Congressman Asks IRS to Investigate CAIR

Rep. Frank Wolf, R-Va., asked the IRS Monday to investigate whether the Council on American-Islamic Relations (CAIR) has illegally received or solicited funds from foreign governments.

The letter, sent to IRS Commissioner Douglas Shulman, was written in response to news that CAIR has lost its IRS tax exempt status for failing to properly file annual tax reports, known as form 990s, for three years in a row.

The fact that CAIR's donations are no longer tax deductible was exposed last week by the Investigative Project on Terrorism. CAIR's national entities, CAIR-National and the CAIR Foundation, were both included on a list of hundreds of thousands of organizations that had lost their status for failing to file the paperwork.
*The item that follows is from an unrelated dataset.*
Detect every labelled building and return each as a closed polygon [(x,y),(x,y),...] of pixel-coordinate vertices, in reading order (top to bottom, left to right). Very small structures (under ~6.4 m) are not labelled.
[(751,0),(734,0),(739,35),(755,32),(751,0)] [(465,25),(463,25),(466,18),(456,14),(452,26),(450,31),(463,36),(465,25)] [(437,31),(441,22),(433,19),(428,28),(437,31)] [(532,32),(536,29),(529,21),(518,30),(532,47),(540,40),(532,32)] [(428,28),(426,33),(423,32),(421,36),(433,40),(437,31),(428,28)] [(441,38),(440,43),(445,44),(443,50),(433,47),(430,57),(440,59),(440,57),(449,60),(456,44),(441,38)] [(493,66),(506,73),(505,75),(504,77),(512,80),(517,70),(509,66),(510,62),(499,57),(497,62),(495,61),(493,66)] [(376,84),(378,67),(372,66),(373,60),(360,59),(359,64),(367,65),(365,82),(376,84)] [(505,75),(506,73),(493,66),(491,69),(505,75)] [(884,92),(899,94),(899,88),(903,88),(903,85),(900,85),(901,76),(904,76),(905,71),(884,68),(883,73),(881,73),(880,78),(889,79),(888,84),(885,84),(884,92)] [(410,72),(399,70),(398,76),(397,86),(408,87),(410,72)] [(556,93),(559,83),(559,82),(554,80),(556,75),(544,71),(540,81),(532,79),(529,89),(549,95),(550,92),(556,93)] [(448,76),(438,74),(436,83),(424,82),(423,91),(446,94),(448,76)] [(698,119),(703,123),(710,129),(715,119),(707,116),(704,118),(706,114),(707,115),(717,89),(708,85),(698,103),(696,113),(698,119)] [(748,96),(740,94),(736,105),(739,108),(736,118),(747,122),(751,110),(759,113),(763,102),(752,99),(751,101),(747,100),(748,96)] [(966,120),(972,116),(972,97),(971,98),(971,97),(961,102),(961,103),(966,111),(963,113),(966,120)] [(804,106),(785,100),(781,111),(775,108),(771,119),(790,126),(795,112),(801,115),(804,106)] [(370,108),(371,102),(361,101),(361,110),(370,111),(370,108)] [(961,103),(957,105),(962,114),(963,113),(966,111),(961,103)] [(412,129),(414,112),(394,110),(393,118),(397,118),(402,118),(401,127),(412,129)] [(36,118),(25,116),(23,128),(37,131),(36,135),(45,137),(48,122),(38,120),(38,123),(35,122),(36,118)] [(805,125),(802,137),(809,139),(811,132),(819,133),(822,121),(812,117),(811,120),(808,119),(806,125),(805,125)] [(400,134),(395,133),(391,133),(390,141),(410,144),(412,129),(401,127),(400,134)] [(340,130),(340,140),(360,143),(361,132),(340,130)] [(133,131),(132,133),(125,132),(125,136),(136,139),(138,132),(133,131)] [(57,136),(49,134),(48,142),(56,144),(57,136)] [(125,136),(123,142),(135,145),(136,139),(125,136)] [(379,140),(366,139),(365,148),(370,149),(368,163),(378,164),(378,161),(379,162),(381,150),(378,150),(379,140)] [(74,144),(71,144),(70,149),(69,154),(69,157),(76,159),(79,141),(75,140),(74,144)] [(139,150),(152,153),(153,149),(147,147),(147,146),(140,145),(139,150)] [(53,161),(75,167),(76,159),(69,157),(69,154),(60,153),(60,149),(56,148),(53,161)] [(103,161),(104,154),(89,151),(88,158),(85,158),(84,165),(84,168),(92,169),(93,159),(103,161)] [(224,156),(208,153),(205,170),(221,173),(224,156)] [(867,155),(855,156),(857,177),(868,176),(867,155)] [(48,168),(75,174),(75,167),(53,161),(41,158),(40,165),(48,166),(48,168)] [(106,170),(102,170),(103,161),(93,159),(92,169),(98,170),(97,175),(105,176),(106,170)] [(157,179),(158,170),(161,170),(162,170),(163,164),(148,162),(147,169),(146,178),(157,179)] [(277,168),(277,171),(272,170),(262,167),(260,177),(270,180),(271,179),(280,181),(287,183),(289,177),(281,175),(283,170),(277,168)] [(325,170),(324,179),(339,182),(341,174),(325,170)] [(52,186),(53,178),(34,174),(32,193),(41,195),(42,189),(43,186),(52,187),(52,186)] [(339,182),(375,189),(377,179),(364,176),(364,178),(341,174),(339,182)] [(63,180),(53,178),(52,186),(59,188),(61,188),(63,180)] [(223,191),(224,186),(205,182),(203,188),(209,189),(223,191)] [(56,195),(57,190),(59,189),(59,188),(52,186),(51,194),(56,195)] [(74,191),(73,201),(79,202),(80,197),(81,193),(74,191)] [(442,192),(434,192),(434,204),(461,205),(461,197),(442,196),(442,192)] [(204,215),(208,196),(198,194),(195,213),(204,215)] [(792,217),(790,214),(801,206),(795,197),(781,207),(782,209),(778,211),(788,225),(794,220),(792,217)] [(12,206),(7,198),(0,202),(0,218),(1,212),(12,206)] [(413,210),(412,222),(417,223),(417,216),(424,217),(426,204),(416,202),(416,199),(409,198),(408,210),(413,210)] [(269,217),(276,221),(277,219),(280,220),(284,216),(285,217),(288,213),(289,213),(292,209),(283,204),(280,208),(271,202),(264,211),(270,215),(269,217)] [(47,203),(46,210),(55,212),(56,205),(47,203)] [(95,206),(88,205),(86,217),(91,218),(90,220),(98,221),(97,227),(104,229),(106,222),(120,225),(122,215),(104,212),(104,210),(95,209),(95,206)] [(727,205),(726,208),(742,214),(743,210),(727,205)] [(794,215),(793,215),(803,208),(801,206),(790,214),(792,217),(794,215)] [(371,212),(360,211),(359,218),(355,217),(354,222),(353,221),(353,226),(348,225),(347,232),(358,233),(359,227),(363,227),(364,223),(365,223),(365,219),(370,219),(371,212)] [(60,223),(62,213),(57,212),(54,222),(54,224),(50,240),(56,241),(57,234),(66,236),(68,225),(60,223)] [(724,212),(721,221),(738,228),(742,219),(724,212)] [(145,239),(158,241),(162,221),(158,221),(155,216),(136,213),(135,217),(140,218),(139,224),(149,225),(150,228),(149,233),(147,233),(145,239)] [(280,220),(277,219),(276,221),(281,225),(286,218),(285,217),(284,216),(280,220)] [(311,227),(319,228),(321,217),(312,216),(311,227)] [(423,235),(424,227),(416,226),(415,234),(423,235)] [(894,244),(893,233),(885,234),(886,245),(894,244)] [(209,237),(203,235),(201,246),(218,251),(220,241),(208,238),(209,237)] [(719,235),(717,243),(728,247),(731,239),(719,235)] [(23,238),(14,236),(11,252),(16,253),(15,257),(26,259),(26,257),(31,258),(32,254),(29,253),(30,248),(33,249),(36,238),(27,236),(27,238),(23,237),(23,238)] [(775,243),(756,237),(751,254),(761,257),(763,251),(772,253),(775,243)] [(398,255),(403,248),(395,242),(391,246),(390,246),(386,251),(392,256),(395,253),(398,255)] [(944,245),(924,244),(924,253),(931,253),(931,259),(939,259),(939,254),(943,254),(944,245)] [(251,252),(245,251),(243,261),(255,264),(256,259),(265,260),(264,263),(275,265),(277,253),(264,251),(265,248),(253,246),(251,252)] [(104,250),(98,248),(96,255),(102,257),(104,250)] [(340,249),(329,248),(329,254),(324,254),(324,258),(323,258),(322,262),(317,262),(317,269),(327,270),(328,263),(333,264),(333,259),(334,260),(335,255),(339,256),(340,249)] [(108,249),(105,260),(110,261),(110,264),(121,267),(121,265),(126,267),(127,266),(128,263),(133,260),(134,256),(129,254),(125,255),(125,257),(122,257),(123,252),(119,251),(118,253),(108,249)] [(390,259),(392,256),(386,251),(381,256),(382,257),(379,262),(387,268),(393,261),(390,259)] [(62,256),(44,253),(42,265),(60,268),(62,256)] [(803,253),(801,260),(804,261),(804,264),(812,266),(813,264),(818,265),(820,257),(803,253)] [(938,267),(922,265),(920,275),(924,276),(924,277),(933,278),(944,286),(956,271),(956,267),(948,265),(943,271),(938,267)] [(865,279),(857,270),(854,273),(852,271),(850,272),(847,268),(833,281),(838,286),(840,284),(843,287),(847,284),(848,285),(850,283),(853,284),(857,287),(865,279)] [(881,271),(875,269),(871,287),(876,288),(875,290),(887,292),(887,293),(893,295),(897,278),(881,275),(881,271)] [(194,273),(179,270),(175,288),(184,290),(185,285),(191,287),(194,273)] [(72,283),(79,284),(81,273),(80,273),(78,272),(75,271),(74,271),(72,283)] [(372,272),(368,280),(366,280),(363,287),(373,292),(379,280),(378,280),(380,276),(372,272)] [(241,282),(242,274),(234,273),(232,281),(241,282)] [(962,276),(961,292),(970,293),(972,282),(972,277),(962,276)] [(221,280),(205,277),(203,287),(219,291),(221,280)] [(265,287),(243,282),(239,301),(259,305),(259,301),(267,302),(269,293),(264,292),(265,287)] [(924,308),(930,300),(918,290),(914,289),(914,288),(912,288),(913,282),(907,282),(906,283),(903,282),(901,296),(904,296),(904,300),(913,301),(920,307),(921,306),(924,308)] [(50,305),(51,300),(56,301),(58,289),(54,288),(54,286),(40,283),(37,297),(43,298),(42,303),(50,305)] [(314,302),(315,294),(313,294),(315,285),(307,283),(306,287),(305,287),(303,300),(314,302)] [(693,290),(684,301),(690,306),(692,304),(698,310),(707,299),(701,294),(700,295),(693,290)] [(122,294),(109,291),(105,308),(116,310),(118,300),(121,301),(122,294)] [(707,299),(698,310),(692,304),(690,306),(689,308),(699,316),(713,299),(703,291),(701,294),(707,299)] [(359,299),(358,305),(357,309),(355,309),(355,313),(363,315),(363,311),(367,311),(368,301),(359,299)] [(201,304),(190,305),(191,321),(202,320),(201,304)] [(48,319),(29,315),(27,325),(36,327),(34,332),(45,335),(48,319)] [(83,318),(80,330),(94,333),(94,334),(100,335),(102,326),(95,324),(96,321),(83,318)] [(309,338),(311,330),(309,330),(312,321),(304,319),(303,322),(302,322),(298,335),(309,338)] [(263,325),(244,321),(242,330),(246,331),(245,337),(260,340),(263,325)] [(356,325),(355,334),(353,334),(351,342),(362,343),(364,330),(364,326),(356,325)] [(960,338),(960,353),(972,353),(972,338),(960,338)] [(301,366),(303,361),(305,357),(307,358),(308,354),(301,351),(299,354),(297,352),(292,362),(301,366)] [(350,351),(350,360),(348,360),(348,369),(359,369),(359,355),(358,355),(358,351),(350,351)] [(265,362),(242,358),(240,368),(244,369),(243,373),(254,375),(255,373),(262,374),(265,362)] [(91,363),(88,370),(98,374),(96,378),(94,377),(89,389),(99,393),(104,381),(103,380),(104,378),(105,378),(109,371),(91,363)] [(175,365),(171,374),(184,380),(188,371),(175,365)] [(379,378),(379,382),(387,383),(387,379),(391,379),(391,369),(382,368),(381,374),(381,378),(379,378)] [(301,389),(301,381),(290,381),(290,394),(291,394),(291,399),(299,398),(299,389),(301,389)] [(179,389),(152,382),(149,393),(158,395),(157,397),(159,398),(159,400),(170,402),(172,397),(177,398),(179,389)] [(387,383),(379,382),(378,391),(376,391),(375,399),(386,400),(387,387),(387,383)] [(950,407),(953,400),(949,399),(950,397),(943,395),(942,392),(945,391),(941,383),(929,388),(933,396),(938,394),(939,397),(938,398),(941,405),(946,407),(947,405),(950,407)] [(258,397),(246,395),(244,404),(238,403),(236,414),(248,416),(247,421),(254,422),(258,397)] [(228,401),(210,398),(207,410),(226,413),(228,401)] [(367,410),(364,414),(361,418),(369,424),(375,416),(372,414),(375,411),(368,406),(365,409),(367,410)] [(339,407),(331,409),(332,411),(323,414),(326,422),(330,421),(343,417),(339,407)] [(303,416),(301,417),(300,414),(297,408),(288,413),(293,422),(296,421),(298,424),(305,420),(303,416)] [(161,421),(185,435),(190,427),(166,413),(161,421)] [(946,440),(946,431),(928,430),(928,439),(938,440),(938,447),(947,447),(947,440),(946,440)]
But Rep. Wolf indicated that CAIR differs from those thousands of other organizations because it was listed as an unindicted co-conspirator (UCC) in the case of a U.S. Muslim charity found guilty of funneling millions of dollars to Hamas. When CAIR tried to have its named removed from the UCC list, a U.S. district court judge declined to strike CAIR's name.

"Given CAIR's status…this failure to comply with federal disclosure laws is all the more troubling," Rep. Wolf wrote.

Rep. Wolf expressed concern over CAIR Executive Director Nihad Awad's letter to Libyan dictator Muammar Gaddafi, which solicited money and praised Gaddafi. Wolf also asked the IRS if it is aware that Awad tried to solicit funds from Sudanese President Omar Hassan Bashir, who has been indicted internationally as a war criminal.

CAIR told Fox News that it hopes to appeal to the IRS and gain retroactive tax-exempt status. That would mean that any donations accepted during the interim would be tax deductible upon CAIR's reinstatement.

"We'll be doing whatever's necessary…to rectify the situation," CAIR Spokesman Ibrahim Hooper said. CAIR has 15 months to turn in papers explaining why the organization failed to file, and to submit the missing or corrected annual forms and a new application for tax exempt status.

Hooper said that CAIR filed properly in the past few years, but that the problems come from "questions" over tax filings dating back to 2006 or 2007.

State Department records obtained by the Investigative Project on Terrorism show CAIR sent delegations in 2006 to Saudi Arabia and the United Arab Emirates seeking millions of dollars in support.

CAIR-National's most recent available tax records are from 2005. A required attachment of donations over $5,000 to that year's filing showed a $600,000 donation from Saudi businessman Adnan Bogary. According to the list, it was the single largest donation to CAIR for that tax year.